I came into the house, and while drinking another cup of coffee, I opened a book by Dr. Rachel Naomi Remen, a hero of mine who has written extensively about living with illness and accepting death. “Mystery is the presence of the soul. It’s the way that we encounter and experience the soul in the world around us. The experience of mystery strengthens us, changes us and awakens us,” Remen says. “Mystery cannot ever be solved or known and with its unknowing, it presents us with a dimension of life which might be considered sacred. Mystery is never solved. Mystery is lived.”

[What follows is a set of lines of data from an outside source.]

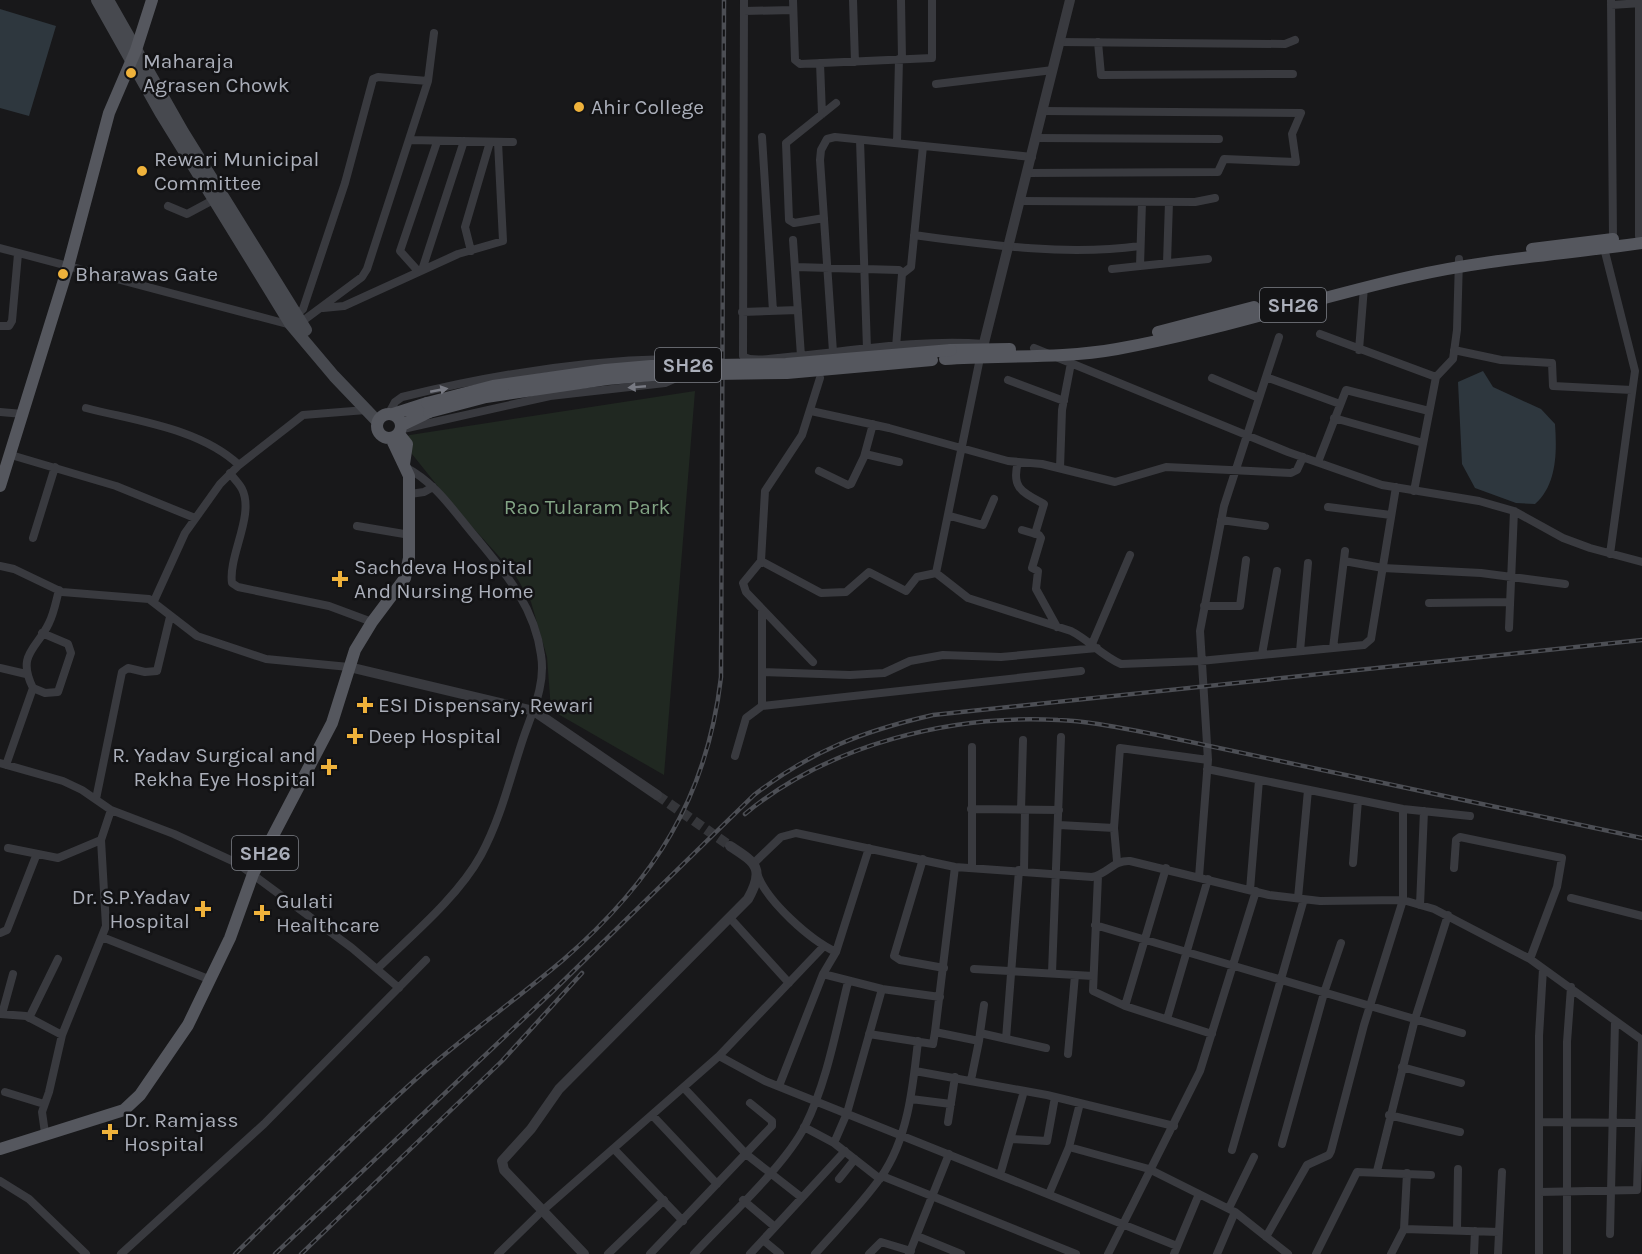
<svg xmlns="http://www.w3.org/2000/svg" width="1642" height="1254" font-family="Karla,sans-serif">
<rect width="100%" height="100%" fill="#18181a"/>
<path fill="#202821" d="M695,391L664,775L551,710L547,657L531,602L514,573L456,509L400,439L410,435Z"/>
<path fill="#2e373e" d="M0,9L56,26L29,116L0,108Z
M1483,371L1493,387L1541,409L1555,424C1557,452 1557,485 1535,504L1516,503L1475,488L1462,464L1458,382Z"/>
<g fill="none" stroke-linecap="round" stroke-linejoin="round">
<path stroke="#35363a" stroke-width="10" stroke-dasharray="10 5" stroke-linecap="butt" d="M657,795L730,846"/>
<path stroke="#393a3f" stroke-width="8" d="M744,0L743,356C751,363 777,358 788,357C852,351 920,339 984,344
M793,0L795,60L800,64L932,58V0
M853,0L855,62
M901,0L902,59
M1611,0L1613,239
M1611,5L1642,3
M744,11L793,10
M1059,42L1285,44L1295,40
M1098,42L1101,75L1293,74
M820,63L822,114
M936,84L1053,70
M762,137L773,311
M1036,138L1219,139
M409,140L513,142
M860,140L867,349
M897,143L899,59
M1028,173L1218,172L1224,159L1296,162L1292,134L1301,113L1043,111
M1021,201L1195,202L1215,198
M1142,202L1140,266L1208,259
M168,206L187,214L215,199
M824,218L794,223L789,220L786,143L836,103
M914,235C989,245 1065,256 1140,246
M1639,236V0
M793,240L801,356
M0,248L291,325L300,323L362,277L367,269L428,81L434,33
M1604,248L1635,371L1610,554
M471,251L465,227L490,142
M1167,263L1169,202
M795,267L899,270L903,273
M1112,269L1140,266
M422,270L464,141
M418,271L400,251L437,142
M323,308L344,306L458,254L503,241L498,142
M742,312L798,310
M294,317L303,309L345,183L373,79L378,77L428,81
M0,326H9L12,321L18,254
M1320,334L1436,377
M896,347L902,274L911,267L923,146
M1034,348L1288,452L1382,485L1479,501L1514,511L1563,538L1590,548L1642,562
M1359,350L1364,287
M1454,350L1501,360L1552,363L1553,386L1632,390
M833,352L820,160L821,150L827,139L835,137L1032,157
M1266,377L1340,404
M1212,378L1259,398
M1008,380L1064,401
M86,408C136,421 199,428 239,465
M811,411L889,428L1008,461L1042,464L1115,482L1166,467L1291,473L1297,470L1303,457
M0,412L23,414
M389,413L395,402L402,397C490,375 578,361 668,359L678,362L680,369L676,378L665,383L550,396L403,429
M1334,418L1423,443
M865,454L899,462
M11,455L116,486L195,518
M1018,462C1011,488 1022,492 1044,504L1035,534
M1318,462L1346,390L1429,411
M1060,468L1062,410L1071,363
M819,471L848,485L851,484L864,457L873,424
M230,473C233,478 239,483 242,489C255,515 228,556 232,583L238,587L329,606L372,622
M1414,491L1436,377L1453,359L1457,330L1459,259
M410,494L424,492L433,487
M1328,507L1391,515
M950,516L983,525L994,499
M1221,520L1265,526
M357,526L410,535
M1022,530L1039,535L1041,538L1032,568L1038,571L1036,589L1057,627
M33,538L55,467
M761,561L821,593L846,592L869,572L906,591L917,577L936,573
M1344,561L1383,568L1481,573L1565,584
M0,566L14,569L62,592L149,599L197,636L266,659L349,667
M936,573L968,598L1071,631C1089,640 1102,656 1121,664L1200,661L1364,645L1371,639L1396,487
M936,573L980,358
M154,601L185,533L220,484L239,465L303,415L366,410
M1429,603L1510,602
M1204,606H1240L1246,560
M762,609V706
M1509,628L1514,511
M1092,644L1130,555
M1333,648L1345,551
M1300,651L1308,563
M1262,654L1277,571
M813,662L746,592L743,583L761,561L765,491L802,435L820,378
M0,668L26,674
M762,672L850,675L884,673L910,661L943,655L1001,657L1097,648
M33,688L45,693L58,692L71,653L68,644L42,633
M972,747V867
M735,756L746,718L762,706L1081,671
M0,763L63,781L82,790L111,810L174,834L237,863L352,948L399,988
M6,765L33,688C16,654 37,649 49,623C54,613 56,601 59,590
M1207,769L1403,809L1470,816
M96,799L122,672L128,668L145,672L157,671L170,617
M971,809L1059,810
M1021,810L1023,740
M1059,825L1114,828
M8,848L58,858L101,840
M923,859L894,956L900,960L944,968
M1117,861L1114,828L1120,748L1208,760
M754,863L781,837L796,833L955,867L1092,877C1108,874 1113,860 1130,861L1269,895L1320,901L1403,900L1434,909L1530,959L1642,1040
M1353,863L1358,800
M1454,868L1456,840L1460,837L1562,858L1557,887L1530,959
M1024,871L1025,810
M758,876C768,902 810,940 836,952
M1098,876L1093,991L1125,1006L1212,1034
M1199,877L1208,760L1200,631L1224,506L1279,337
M1250,890L1259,780
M1298,898L1308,790
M1571,898L1642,916
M1420,905L1424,811
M730,918L789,983
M1095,925L1462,1033
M0,933L7,930L36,856
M102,937L211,980
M377,969C411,936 458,897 481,855C501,818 510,778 523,739C532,712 546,685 541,655C535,609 508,576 479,541C456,515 437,483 405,467
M974,969L1093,976
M1052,973L1061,737
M823,974L882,989L940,997
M1125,1006L1166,868
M0,1014L26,1016L62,1035
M2,1014L13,974
M29,1018L58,959
M1167,1019L1208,879
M935,1032L955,867
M980,1033L984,1005
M869,1034L933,1044L935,1032L979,1041L980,1033L1046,1048
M1006,1039L1019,870
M1068,1054L1075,975
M719,1056L823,947
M1402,1067L1461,1083
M915,1071L1047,1095L1174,1126
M971,1080L979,1041
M779,1086L823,974L836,952L869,848
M684,1088L746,1154L801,1197
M5,1092L44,1104
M911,1099L951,1104
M1389,1115L1460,1132
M653,1116L717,1184
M948,1122L955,1077
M1540,1122L1639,1123
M804,1127L834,1143L880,1179
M45,1133L42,1112L49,1092L62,1035L106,926L101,840L111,810
M1012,1139L1047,1141L1055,1097
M834,1143L847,1113L882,989
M1282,1144L1324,993L1341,943
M1069,1147L1149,1169L1235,1212L1288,1254
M614,1149L683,1221
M1232,1150L1304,899
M1377,1171L1415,1019L1448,915
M1000,1175L1024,1091
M882,1176L1076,1254
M839,1179L855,1159
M0,1181L29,1199L86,1254
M1539,1192L1637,1190L1642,1041
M1049,1194L1069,1147L1080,1103
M743,1200L775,1227
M1229,1208L1254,1157
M1404,1229L1499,1232
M1457,1230L1458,1169
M1610,1234L1615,1021
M917,1236L961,1254
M1266,1237L1307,1165L1329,1155L1331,1151L1364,1025L1403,900V809
M763,1240L780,1254
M121,1254L264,1124L426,960
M498,1254L541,1212L719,1056L765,1081L1177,1246
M608,1254L664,1200
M650,1254L772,1126V1121L750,1103
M694,1254C726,1219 784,1167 805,1126C827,1082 836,1030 848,982
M750,1254L845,1151
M815,1254C837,1229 861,1205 881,1177C908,1139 913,1086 918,1041
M869,1254L881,1242L911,1251
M909,1254L949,1154
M1108,1254L1200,1071L1256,891
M1174,1254L1199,1194
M1217,1254L1235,1212
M1316,1254L1357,1172L1431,1175
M1391,1254L1404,1229L1407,1173
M1474,1254L1475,1231
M1498,1254L1502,1172
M1539,1254V1036L1543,969
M1567,1254V1042L1571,987"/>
<path stroke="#393a3f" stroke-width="10" d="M981,355L1070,0
M349,667L534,711L657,795
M584,1254L504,1170L502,1161L531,1129L559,1089L748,899C765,868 756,863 730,846"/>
<path stroke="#47494f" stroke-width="12" d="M97,0L160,112L291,325L334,376L377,421
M108,0L183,132L306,330"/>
<path stroke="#55575e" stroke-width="12" d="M1532,249L1613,239
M1158,332L1254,307
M951,350L1010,349
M945,359C1002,355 1061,359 1117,349C1217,331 1314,298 1413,276C1488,259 1566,254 1642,243
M377 426a12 12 0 1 1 24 0a12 12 0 1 1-24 0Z
M393,414L427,403
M402,425L429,412
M399,434L407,444L404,464
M0,486L68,267L109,113L136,50L152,0
M0,1149L124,1110L140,1095L188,1025L230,938L253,874L332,723L355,650L372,622L405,578L409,558V476L391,438"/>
<defs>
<path id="rail" d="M745,814C828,745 951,714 1058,720C1090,721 1121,728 1153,734L1642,838
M235,1254C298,1193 359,1129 425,1071C470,1032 518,998 563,960C654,881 707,798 721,677L724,0
M275,1254L554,990L754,795C811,751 863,731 933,715L1642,640
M301,1254L502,1061L582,973"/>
</defs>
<use href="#rail" stroke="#4c4e54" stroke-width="4.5"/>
<use href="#rail" stroke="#131315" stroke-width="2" stroke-dasharray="7" stroke-linecap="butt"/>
<path stroke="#55575e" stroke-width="12" d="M427,403L493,386L605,370L651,366L786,364L951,350
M429,412L486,397L607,379L652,375L787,373L932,360"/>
</g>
<defs><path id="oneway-solid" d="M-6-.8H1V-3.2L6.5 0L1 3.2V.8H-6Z" transform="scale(1.5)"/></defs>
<g fill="#787a83">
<use href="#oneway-solid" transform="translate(637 387) rotate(175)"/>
<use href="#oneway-solid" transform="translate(439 390) rotate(-11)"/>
</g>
<g fill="#efb23b" stroke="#131315" stroke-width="2">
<circle cx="131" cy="73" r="6"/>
<circle cx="579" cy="107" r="6"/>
<circle cx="142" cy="171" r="6"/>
<circle cx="63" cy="274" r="6"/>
<path d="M337 570h6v6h6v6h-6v6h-6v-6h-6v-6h6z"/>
<path d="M362 696h6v6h6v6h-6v6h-6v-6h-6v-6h6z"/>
<path d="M352 727h6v6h6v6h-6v6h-6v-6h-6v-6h6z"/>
<path d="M326 758h6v6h6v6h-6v6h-6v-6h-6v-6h6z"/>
<path d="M200 900h6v6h6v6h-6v6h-6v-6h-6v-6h6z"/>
<path d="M259 904h6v6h6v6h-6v6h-6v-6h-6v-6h6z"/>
<path d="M107 1123h6v6h6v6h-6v6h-6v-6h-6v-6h6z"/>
</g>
<g text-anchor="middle" stroke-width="5" stroke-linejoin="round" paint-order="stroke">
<g fill="#131315" stroke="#7d8088" stroke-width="1.5">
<rect x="1260" y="288" width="66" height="34" rx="4.5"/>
<rect x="655" y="348" width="66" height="34" rx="4.5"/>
<rect x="232" y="836" width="66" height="34" rx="4.5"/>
</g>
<g font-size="20" font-weight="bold" fill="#abafba">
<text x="1293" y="312">SH26</text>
<text x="688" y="372">SH26</text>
<text x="265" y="860">SH26</text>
</g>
<g font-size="21" fill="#abafba" stroke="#131315" text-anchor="start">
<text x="143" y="68">Maharaja<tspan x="143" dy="24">Agrasen Chowk</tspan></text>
<text x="591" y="114">Ahir College</text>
<text x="154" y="166">Rewari Municipal<tspan x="154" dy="24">Committee</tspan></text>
<text x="75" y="281">Bharawas Gate</text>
<text x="354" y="574">Sachdeva Hospital<tspan x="354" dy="24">And Nursing Home</tspan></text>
<text x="378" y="712">ESI Dispensary, Rewari</text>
<text x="368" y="743">Deep Hospital</text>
<text x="316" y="762" text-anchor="end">R. Yadav Surgical and<tspan x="316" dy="24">Rekha Eye Hospital</tspan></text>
<text x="190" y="904" text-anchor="end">Dr. S.P.Yadav<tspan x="190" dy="24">Hospital</tspan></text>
<text x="276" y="908">Gulati<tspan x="276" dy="24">Healthcare</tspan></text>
<text x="124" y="1127">Dr. Ramjass<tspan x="124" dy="24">Hospital</tspan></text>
</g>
<g font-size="21" fill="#82a484" stroke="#131315">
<text x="587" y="514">Rao Tularam Park</text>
</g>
</g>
</svg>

She’s right about that part.  Around here, we are definitely living with it. And feeling very grateful for good pet insurance.

2 comments:

Lori Skoog said...

Victoria, wow! You have had some kind of summer. Is Stella ok now? Your quote at the end of this post says a lot. I sure hope you, your family and all your critters can catch a break. Hang in there.

Victoria Cummings said...

Thanks, Lori. I'm optimistic that Stella and all of us will weather this, but I'm certainly looking forward to cooler weather that will put an end to tick season. Incredible that these tiny black dots of insect have so much power and can cause such damage.